Louidgi Beltrame in collaboration with Elfi Turpin

 

Cinelândia, which means ‘land of cinema’ in Portuguese, borrows its title from a neighborhood in downtown Rio de Janeiro, whose heyday occurred in the 1930s, when it housed the city’s cinemas.

Cinelândia was shot in 2010 in the Tijuca jungle which lies above Rio de Janeiro—the world’s largest urban forest. Beltrame and Turpin filmed the Casa de Canoas, the only glass house ever designed by Oscar Niemeyer, a must exercise for any modernist architect. Planned in 1951 and completed in 1953, it was designed for the architect’s family, but was only lived in for a few years. The thereafter deserted house, whose upkeep was nevertheless maintained, has been turned into a bachelor machine, somewhere between architecture and sculpture. As the years have passed, the carefully laid out and organized garden has been overtaken by the Atlantic mata.

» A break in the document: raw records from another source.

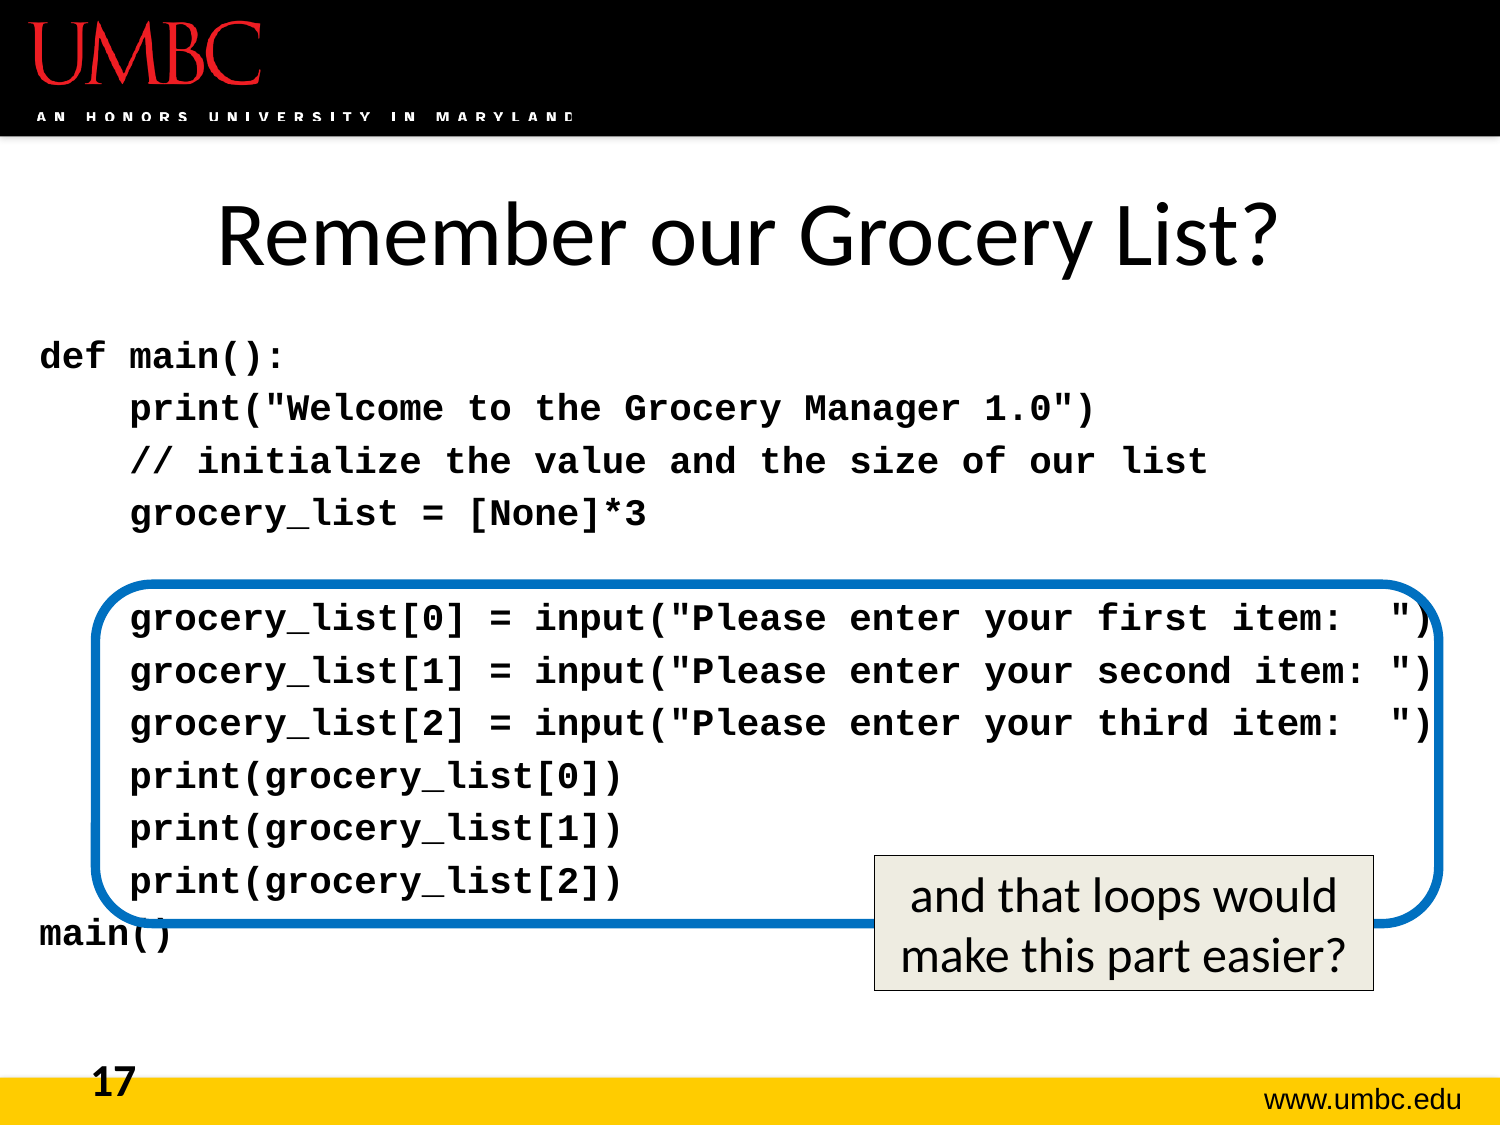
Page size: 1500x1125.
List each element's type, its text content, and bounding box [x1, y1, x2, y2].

title Remember our Grocery List? [75, 135, 1425, 323]
text_box [93, 582, 1441, 926]
text_box and that loops would make this part easier? [874, 855, 1374, 991]
list def main(): print("Welcome to the Grocery Manager 1.0") // initialize the value and the size of our list grocery_list = [None]*3 grocery_list[0] = input("Please enter your first item: ") grocery_list[1] = input("Please enter your second item: ") grocery_list[2] = input("Please enter your third item: ") print(grocery_list[0]) print(grocery_list[1]) print(grocery_list[2]) main() [24, 323, 1460, 1005]
slide_number 17 [75, 1042, 425, 1103]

This glass pavilion is here seen as a space of projection, that of the architect’s projects, and the fiction which is projected over the jungle and its mythologies.
Beltrame and Turpin are installing a device in it—a 16mm projector which lives in and activates the house which is then filmed and meticulously observed as an ecosystem in relation to its environment—structure, fauna, flora, climate. These fiction-generating elements are brought together in a prismatic way.
So the house plays host to stories. The one forming the film’s main outline is the voice-over reading, in Italian, of fragments of Tecnicamente Dolce, an Antonioni script dating from the 1970s.

This script, which never became a film, describes the Amazonian escape of an Italian political journalist—an existential screenplay in which T, the reporter, and S, the young anthropologist, get lost in the jungle after a plane crash. The script of Tecnicamente Dolce ends on the jungle’s edge with a view over the city of Brasilia in the distance. This is the only concrete point of contact in Cinelândia between the film-maker Antonioni and the architect Niemeyer. Other fragments of stories connected with the forest and its myths are associated with the script. The voices taken from J.G. Ballard’s The Crystal World, from an interview with Duras, and also from Cannibal Metaphysics by the Brazilian anthropologist Eduardo Viveiros de Castro, thus increase the number of viewpoints and short-circuit the narrative.